Job item :: Your answer should consist of every line in the records that holds "乙醇催化裂解".

Provided data ::
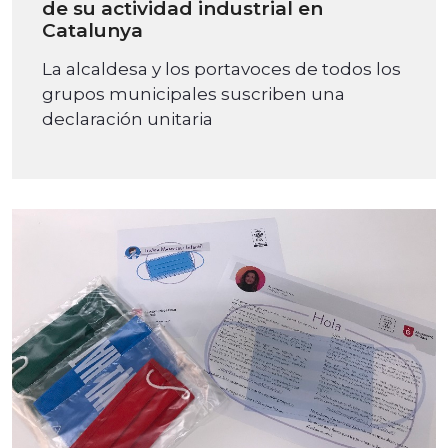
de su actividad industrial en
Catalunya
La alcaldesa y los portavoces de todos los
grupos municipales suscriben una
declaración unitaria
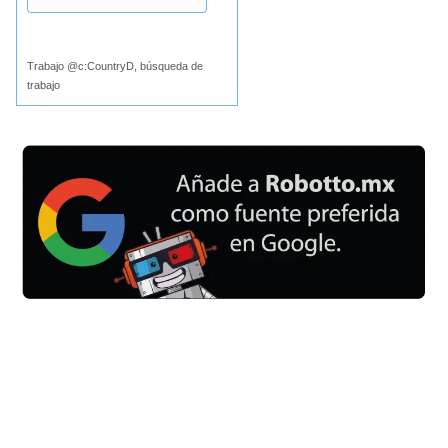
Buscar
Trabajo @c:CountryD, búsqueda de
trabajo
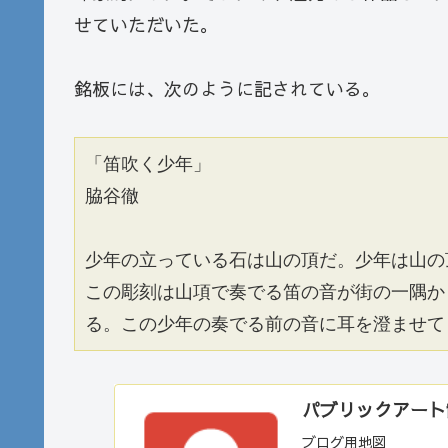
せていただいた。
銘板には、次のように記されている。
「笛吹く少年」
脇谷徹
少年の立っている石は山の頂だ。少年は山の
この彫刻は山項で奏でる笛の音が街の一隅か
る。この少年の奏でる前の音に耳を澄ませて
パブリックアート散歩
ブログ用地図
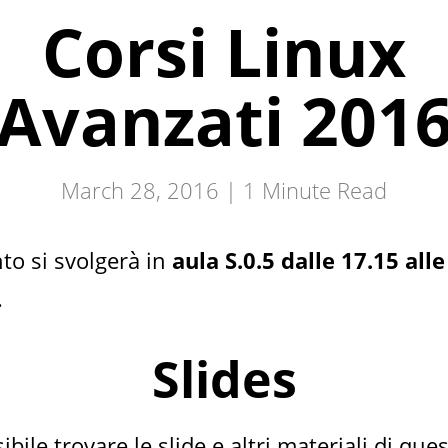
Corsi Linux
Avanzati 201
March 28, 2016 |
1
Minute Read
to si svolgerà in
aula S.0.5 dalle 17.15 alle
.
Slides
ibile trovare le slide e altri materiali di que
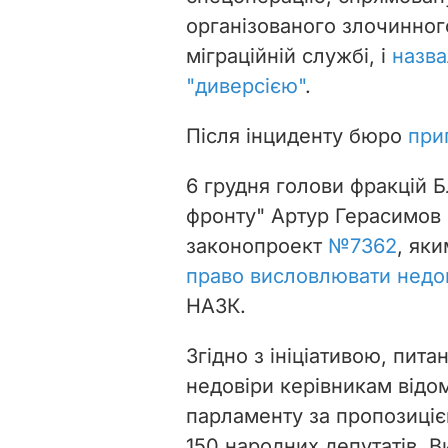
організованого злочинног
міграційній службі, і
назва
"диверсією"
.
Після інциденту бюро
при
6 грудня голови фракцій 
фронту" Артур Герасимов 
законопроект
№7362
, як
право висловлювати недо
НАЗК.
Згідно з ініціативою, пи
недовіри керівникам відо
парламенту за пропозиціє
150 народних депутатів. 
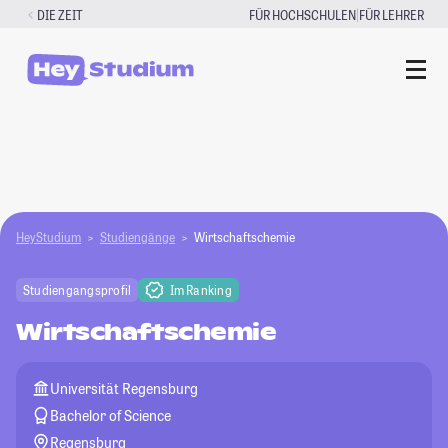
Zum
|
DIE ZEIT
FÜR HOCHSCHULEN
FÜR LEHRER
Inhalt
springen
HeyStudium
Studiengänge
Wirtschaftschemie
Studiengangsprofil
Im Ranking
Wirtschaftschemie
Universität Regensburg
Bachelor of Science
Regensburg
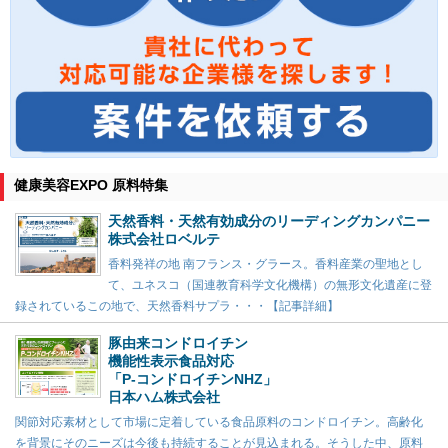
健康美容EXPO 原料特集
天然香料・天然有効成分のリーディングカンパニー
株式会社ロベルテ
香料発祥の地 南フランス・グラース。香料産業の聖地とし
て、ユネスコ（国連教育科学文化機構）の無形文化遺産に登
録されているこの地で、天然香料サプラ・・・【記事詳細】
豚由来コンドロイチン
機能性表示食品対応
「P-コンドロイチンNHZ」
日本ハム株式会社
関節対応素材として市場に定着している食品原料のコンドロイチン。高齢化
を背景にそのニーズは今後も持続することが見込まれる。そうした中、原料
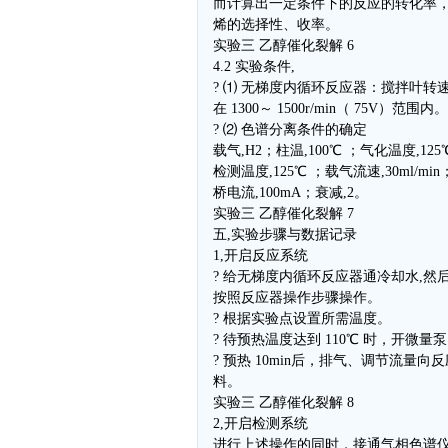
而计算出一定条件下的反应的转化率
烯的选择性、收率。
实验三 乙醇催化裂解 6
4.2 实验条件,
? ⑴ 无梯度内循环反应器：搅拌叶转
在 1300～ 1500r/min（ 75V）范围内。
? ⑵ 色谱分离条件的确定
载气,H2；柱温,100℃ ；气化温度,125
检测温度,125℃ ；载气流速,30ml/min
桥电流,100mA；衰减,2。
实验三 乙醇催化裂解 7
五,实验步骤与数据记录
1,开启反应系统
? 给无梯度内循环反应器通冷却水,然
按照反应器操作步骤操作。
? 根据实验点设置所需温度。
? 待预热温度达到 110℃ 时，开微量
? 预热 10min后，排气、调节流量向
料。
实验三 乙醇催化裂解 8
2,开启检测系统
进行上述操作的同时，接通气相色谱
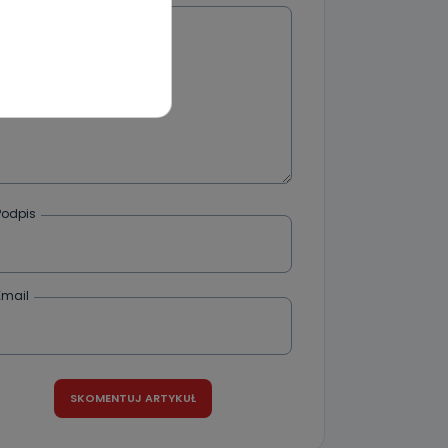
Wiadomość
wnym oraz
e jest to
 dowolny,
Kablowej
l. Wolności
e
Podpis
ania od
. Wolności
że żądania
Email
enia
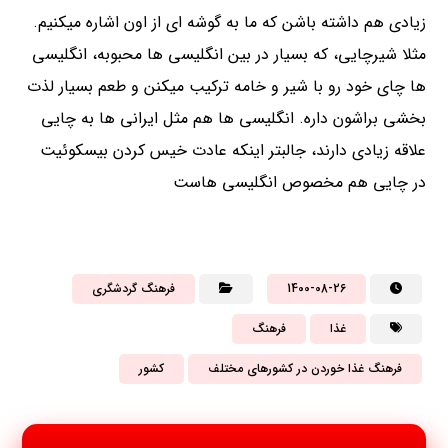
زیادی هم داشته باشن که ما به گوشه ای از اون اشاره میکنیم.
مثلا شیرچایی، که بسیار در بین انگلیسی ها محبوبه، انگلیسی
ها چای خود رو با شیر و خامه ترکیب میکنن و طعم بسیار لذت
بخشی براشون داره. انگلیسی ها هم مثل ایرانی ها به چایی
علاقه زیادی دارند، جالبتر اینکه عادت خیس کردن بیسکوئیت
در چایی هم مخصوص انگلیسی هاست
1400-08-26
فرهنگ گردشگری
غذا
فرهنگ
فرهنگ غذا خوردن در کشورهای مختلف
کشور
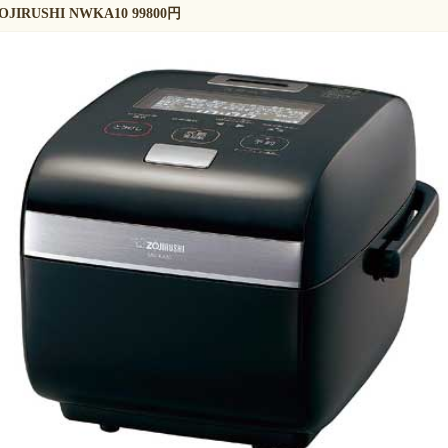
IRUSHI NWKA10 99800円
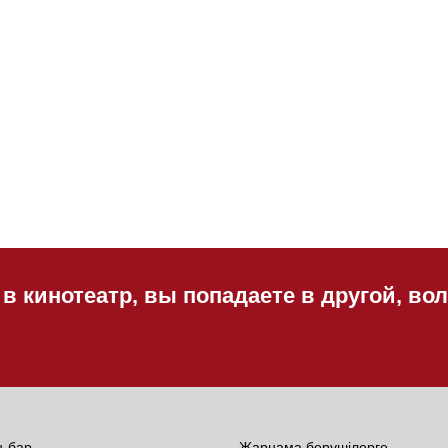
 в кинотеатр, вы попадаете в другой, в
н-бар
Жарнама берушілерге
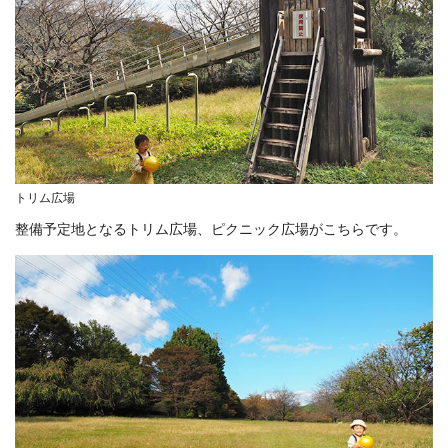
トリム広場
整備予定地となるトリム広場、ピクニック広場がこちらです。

Problem solution ::
实验三 乙醇催化裂解 6
实验三 乙醇催化裂解 7
实验三 乙醇催化裂解 8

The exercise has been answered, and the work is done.